TASK INPUT

↓↓↓

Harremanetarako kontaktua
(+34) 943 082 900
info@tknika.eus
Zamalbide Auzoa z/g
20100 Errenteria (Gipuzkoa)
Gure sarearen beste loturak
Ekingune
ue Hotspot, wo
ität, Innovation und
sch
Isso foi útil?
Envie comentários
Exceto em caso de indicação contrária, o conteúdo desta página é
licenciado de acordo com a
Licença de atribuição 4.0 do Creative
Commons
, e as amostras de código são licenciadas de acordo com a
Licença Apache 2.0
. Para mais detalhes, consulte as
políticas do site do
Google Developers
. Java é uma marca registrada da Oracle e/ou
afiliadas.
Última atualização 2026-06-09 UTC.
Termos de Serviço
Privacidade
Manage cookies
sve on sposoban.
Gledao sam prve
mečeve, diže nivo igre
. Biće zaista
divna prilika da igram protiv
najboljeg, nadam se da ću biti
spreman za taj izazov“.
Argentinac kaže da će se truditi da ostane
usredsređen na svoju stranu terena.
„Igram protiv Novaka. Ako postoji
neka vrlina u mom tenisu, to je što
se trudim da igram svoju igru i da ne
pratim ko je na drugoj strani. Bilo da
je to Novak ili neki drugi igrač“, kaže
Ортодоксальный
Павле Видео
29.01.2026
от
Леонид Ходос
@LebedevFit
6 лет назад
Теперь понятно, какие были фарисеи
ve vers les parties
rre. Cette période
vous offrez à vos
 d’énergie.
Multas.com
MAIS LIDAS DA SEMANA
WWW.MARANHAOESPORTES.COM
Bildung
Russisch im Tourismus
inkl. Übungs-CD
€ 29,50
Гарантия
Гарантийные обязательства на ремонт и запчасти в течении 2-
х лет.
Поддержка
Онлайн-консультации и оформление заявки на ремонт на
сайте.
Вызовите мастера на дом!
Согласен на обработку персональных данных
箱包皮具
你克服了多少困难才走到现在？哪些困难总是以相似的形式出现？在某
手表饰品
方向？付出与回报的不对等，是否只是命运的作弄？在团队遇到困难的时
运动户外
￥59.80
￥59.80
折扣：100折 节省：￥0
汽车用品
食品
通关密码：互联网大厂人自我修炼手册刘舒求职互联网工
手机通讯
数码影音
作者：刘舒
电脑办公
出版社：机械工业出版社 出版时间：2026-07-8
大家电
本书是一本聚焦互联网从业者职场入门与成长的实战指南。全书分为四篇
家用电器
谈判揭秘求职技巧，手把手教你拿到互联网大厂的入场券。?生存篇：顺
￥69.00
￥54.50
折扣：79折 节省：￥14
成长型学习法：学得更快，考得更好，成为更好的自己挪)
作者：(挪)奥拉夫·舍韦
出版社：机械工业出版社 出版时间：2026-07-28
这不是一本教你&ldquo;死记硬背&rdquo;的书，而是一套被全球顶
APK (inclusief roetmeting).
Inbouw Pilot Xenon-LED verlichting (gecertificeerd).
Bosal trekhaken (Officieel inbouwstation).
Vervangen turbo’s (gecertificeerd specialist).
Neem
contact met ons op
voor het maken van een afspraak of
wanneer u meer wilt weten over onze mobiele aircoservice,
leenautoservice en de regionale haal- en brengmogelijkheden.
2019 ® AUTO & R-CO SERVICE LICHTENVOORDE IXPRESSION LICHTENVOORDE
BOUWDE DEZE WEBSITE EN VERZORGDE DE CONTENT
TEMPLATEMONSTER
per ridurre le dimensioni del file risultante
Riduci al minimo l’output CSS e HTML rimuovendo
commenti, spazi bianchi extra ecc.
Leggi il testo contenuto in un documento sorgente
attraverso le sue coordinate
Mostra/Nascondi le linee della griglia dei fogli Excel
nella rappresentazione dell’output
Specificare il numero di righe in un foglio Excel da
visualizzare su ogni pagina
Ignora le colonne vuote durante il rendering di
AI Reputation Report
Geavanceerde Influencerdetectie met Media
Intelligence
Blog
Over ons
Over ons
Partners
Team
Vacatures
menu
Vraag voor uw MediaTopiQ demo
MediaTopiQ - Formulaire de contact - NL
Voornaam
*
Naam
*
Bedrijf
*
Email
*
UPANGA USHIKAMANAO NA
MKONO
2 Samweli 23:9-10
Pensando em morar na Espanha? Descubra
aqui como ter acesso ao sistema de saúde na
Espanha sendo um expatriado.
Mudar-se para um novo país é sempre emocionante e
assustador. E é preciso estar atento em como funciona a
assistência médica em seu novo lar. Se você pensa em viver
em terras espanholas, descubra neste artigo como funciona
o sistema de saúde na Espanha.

↑↑↑

WHAT IS EXPECTED
Reproduce all the data exactly. Include every line.

RESULT
Harremanetarako kontaktua
(+34) 943 082 900
info@tknika.eus
Zamalbide Auzoa z/g
20100 Errenteria (Gipuzkoa)
Gure sarearen beste loturak
Ekingune
ue Hotspot, wo
ität, Innovation und
sch
Isso foi útil?
Envie comentários
Exceto em caso de indicação contrária, o conteúdo desta página é
licenciado de acordo com a
Licença de atribuição 4.0 do Creative
Commons
, e as amostras de código são licenciadas de acordo com a
Licença Apache 2.0
. Para mais detalhes, consulte as
políticas do site do
Google Developers
. Java é uma marca registrada da Oracle e/ou
afiliadas.
Última atualização 2026-06-09 UTC.
Termos de Serviço
Privacidade
Manage cookies
sve on sposoban.
Gledao sam prve
mečeve, diže nivo igre
. Biće zaista
divna prilika da igram protiv
najboljeg, nadam se da ću biti
spreman za taj izazov“.
Argentinac kaže da će se truditi da ostane
usredsređen na svoju stranu terena.
„Igram protiv Novaka. Ako postoji
neka vrlina u mom tenisu, to je što
se trudim da igram svoju igru i da ne
pratim ko je na drugoj strani. Bilo da
je to Novak ili neki drugi igrač“, kaže
Ортодоксальный
Павле Видео
29.01.2026
от
Леонид Ходос
@LebedevFit
6 лет назад
Теперь понятно, какие были фарисеи
ve vers les parties
rre. Cette période
vous offrez à vos
 d’énergie.
Multas.com
MAIS LIDAS DA SEMANA
WWW.MARANHAOESPORTES.COM
Bildung
Russisch im Tourismus
inkl. Übungs-CD
€ 29,50
Гарантия
Гарантийные обязательства на ремонт и запчасти в течении 2-
х лет.
Поддержка
Онлайн-консультации и оформление заявки на ремонт на
сайте.
Вызовите мастера на дом!
Согласен на обработку персональных данных
箱包皮具
你克服了多少困难才走到现在？哪些困难总是以相似的形式出现？在某
手表饰品
方向？付出与回报的不对等，是否只是命运的作弄？在团队遇到困难的时
运动户外
￥59.80
￥59.80
折扣：100折 节省：￥0
汽车用品
食品
通关密码：互联网大厂人自我修炼手册刘舒求职互联网工
手机通讯
数码影音
作者：刘舒
电脑办公
出版社：机械工业出版社 出版时间：2026-07-8
大家电
本书是一本聚焦互联网从业者职场入门与成长的实战指南。全书分为四篇
家用电器
谈判揭秘求职技巧，手把手教你拿到互联网大厂的入场券。?生存篇：顺
￥69.00
￥54.50
折扣：79折 节省：￥14
成长型学习法：学得更快，考得更好，成为更好的自己挪)
作者：(挪)奥拉夫·舍韦
出版社：机械工业出版社 出版时间：2026-07-28
这不是一本教你&ldquo;死记硬背&rdquo;的书，而是一套被全球顶
APK (inclusief roetmeting).
Inbouw Pilot Xenon-LED verlichting (gecertificeerd).
Bosal trekhaken (Officieel inbouwstation).
Vervangen turbo’s (gecertificeerd specialist).
Neem
contact met ons op
voor het maken van een afspraak of
wanneer u meer wilt weten over onze mobiele aircoservice,
leenautoservice en de regionale haal- en brengmogelijkheden.
2019 ® AUTO & R-CO SERVICE LICHTENVOORDE IXPRESSION LICHTENVOORDE
BOUWDE DEZE WEBSITE EN VERZORGDE DE CONTENT
TEMPLATEMONSTER
per ridurre le dimensioni del file risultante
Riduci al minimo l’output CSS e HTML rimuovendo
commenti, spazi bianchi extra ecc.
Leggi il testo contenuto in un documento sorgente
attraverso le sue coordinate
Mostra/Nascondi le linee della griglia dei fogli Excel
nella rappresentazione dell’output
Specificare il numero di righe in un foglio Excel da
visualizzare su ogni pagina
Ignora le colonne vuote durante il rendering di
AI Reputation Report
Geavanceerde Influencerdetectie met Media
Intelligence
Blog
Over ons
Over ons
Partners
Team
Vacatures
menu
Vraag voor uw MediaTopiQ demo
MediaTopiQ - Formulaire de contact - NL
Voornaam
*
Naam
*
Bedrijf
*
Email
*
UPANGA USHIKAMANAO NA
MKONO
2 Samweli 23:9-10
Pensando em morar na Espanha? Descubra
aqui como ter acesso ao sistema de saúde na
Espanha sendo um expatriado.
Mudar-se para um novo país é sempre emocionante e
assustador. E é preciso estar atento em como funciona a
assistência médica em seu novo lar. Se você pensa em viver
em terras espanholas, descubra neste artigo como funciona
o sistema de saúde na Espanha.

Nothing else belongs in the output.